Anna hanya diam menatap Nikolai dari belakang. Ia merasa lega, bahwa Nikolai tidak membencinya.


"Kau juga sama sinting nya sekarang, Nik. Ayo, kita ringkus mereka berdua!"


Segera kelima orang itu mengangkat pedang mereka dan mulai berlari menyerang Anna dan Nikolai.


Namun dengan keahlian berpedang Anna dan keahlian bela diri Nikolai yang mumpuni. Mereka dengan mudah dapat mengatasi kelima orang tersebut. Bahkan membuat mereka jatuh tersungkur.

__ADS_1


Sadar kalau bukan tandingan Anna dan Nikolai, mereka berlima segera kembali ke dalam kapal mereka dan melarikan diri.


Anna dan Nikolai membiarkan mereka kabur. Karena memang tidak ada niatan untuk membunuh mantan rekan mereka itu.


"Kabar tentang tempat kalian ini sudah sampai ke telinga orang-orang atas. Maka dari itu, kami kemari lebih dulu agar tidak perlu ada hal yang tidak diinginkan" ucap si baju merah kemudian dari dalam kapalnya.


"Tapi kalian sendiri yang meminta hal ini. Jadi jangan salahkan kami bila beberapa hari lagi akan ada banyak prajurit keamanan dari selatan, datang kemari" teriak pria yang botak menambahi saat mereka sudah cukup jauh untuk dijangkau.


"Sialan kalian!" Teriak Anna dengan geram kearah kapal yang menjauh dengan cepat.


-


"Untuk berjaga-jaga kita harus mengungsikan orang-orang ke balik tebing, An" ucap Nikolai saat mereka sudah kembali ke ruangan kabin kapal Anna.


Anna menatap Nikolai dengan tajam. "Mulai sekarang pimpinlah mereka, Nik. Kau seorang pemimpin yang baik" ucap Anna kemudian.


"Apa maksudmu?" Nikolai mengangkat kepalanya.


"Bawalah mereka dari sini. Mereka memang tidak seharusnya ikut menanggung beban dendam ku selama ini. Nanti aku akan menghadapi prajurit-prajurit itu semua disini" ujar Anna sambil membuang pandangannya keluar jendela. "Aku sudah bosan berlari"


"Apa kau gila? Aku mau bunuh diri?" Terdengar Nikolai mulai menaikan nada bicaranya.


"Lebih baik dari pada harus lari dan tertangkap mereka tanpa perlawanan"

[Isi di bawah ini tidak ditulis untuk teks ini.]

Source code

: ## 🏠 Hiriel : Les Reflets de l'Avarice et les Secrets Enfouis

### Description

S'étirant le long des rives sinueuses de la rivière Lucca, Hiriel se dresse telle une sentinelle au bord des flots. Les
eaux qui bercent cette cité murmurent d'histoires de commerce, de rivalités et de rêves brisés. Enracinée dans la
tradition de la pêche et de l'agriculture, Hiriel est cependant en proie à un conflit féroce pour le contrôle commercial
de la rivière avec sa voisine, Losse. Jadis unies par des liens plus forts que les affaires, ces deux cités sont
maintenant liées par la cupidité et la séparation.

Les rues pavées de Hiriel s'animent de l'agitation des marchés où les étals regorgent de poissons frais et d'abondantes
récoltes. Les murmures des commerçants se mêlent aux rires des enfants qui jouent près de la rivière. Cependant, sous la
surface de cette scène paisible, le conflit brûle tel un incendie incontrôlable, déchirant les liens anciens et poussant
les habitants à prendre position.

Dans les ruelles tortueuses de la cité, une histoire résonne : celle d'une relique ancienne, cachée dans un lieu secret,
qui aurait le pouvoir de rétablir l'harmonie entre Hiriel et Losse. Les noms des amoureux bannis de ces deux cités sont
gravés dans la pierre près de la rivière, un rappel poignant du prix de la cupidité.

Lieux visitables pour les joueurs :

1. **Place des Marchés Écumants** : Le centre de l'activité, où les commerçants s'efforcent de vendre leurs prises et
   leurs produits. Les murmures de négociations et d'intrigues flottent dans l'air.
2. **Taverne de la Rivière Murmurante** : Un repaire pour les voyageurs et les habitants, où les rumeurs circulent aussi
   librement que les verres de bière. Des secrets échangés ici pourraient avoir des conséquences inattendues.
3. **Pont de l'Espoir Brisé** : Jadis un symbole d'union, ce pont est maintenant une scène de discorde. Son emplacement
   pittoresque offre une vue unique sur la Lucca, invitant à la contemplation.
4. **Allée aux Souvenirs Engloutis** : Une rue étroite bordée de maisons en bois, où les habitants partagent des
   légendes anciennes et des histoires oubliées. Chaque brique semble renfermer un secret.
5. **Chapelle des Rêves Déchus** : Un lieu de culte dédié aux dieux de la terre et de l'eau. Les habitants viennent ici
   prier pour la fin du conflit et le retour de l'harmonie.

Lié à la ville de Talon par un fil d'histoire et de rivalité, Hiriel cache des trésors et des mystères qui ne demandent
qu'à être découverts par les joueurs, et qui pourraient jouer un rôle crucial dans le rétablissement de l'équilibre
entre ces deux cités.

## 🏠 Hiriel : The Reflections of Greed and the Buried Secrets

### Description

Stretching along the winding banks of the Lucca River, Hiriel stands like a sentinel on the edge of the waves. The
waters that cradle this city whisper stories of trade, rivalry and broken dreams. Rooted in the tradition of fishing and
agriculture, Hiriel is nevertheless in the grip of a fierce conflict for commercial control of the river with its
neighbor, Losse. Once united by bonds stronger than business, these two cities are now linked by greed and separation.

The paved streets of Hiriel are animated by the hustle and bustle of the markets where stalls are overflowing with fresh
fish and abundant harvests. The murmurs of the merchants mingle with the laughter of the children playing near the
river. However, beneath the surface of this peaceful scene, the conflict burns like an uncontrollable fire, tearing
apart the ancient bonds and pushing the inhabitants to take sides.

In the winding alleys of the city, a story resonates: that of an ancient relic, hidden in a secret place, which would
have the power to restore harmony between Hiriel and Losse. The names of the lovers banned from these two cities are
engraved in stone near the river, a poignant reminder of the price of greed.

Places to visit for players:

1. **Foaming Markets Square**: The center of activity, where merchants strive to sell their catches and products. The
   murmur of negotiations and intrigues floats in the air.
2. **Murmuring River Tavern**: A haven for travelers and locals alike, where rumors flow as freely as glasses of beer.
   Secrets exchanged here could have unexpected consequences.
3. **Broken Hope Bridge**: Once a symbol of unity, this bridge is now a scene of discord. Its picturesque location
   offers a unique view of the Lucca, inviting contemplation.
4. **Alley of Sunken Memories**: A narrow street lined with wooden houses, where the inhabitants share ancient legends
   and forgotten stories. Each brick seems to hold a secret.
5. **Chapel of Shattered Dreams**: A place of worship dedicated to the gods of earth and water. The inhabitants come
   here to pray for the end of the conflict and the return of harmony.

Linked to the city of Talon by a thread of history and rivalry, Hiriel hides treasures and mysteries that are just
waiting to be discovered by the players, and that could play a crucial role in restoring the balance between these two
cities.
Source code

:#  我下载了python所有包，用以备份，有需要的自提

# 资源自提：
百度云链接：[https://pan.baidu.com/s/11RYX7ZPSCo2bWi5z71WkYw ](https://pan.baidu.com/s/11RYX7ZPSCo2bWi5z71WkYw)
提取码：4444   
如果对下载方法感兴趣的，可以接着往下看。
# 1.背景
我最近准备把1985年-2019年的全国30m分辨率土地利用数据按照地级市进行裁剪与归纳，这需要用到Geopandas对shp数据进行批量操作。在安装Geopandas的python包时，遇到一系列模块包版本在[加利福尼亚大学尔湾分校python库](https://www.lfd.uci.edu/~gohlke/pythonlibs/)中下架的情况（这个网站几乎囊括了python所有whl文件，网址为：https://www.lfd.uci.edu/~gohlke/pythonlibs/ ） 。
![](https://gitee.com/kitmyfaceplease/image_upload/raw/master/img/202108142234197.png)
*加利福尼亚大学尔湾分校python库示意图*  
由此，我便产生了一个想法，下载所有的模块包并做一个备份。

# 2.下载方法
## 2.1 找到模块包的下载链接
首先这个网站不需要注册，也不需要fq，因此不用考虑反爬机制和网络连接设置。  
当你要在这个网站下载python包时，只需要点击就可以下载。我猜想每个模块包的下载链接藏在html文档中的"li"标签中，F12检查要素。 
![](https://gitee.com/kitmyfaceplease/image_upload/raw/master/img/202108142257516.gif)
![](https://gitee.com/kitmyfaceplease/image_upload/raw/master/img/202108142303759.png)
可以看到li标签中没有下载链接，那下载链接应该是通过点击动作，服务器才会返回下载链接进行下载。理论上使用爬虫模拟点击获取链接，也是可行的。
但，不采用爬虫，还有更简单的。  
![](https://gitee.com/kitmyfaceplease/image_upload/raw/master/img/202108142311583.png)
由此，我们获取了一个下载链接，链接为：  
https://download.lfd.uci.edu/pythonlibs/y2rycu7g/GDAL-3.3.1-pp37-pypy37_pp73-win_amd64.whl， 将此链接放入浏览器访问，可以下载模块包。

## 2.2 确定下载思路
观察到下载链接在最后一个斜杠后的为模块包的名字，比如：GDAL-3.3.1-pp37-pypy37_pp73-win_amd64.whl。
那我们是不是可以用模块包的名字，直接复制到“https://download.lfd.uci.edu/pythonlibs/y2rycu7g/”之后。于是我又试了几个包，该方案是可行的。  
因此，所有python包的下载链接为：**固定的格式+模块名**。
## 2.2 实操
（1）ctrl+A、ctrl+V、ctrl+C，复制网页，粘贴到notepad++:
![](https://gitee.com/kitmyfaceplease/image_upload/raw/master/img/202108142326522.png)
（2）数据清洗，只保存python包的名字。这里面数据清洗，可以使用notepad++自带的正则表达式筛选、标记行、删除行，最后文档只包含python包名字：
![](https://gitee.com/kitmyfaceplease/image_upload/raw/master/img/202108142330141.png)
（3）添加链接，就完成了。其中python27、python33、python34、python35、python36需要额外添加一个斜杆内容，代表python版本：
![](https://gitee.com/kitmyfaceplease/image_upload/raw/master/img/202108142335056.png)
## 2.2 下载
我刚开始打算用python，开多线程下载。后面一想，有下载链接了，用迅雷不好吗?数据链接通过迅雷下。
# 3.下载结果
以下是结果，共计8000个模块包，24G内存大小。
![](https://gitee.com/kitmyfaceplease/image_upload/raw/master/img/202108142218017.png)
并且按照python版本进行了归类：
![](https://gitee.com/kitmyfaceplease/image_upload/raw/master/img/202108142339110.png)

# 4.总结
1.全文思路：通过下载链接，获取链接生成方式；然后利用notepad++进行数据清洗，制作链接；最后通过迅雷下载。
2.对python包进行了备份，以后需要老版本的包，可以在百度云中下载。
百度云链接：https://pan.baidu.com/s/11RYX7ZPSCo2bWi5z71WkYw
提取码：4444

"Tidak bisa, kau bisa ikut bersembunyi dibalik tebing bersama kami semua. Penguasa wilayah dibalik tebing itu orang yang baik. Pasti dia akan mengijinkan kita untuk bersembunyi di tempatnya"


"Apa sekarang kau yang sudah gila? Kau yang paling tahu sebesar apa ego yang kupunya, Nik?" Kali ini Anna menatap tajam kearah Nikolai.


Namun sebenarnya dalam hati Anna, ia juga sadar bahwa penguasa kota dibalik tebing itu orang yang baik. Maka dari itu Anna meminta Nikolai untuk mengungsi ke kota tersebut.


"Tapi tetap, aku tidak terima. Setidaknya bila kau mau mati, aku akan berada disamping mu" saut Nikolai kemudian.


"Bukankah tadi aku sudah bilang. Pimpin orang-orang tersebut. Itu adalah perintah ku sebagai kapten, Nik. Jalankan" ucap Anna tegas, dan terlihat sudah membulatkan tekat.


Nikolai hanya diam menatap Anna. "Kau memang orang terburuk yang pernah ku kenal selama ini" ucapnya kemudian meninggalkan ruangan.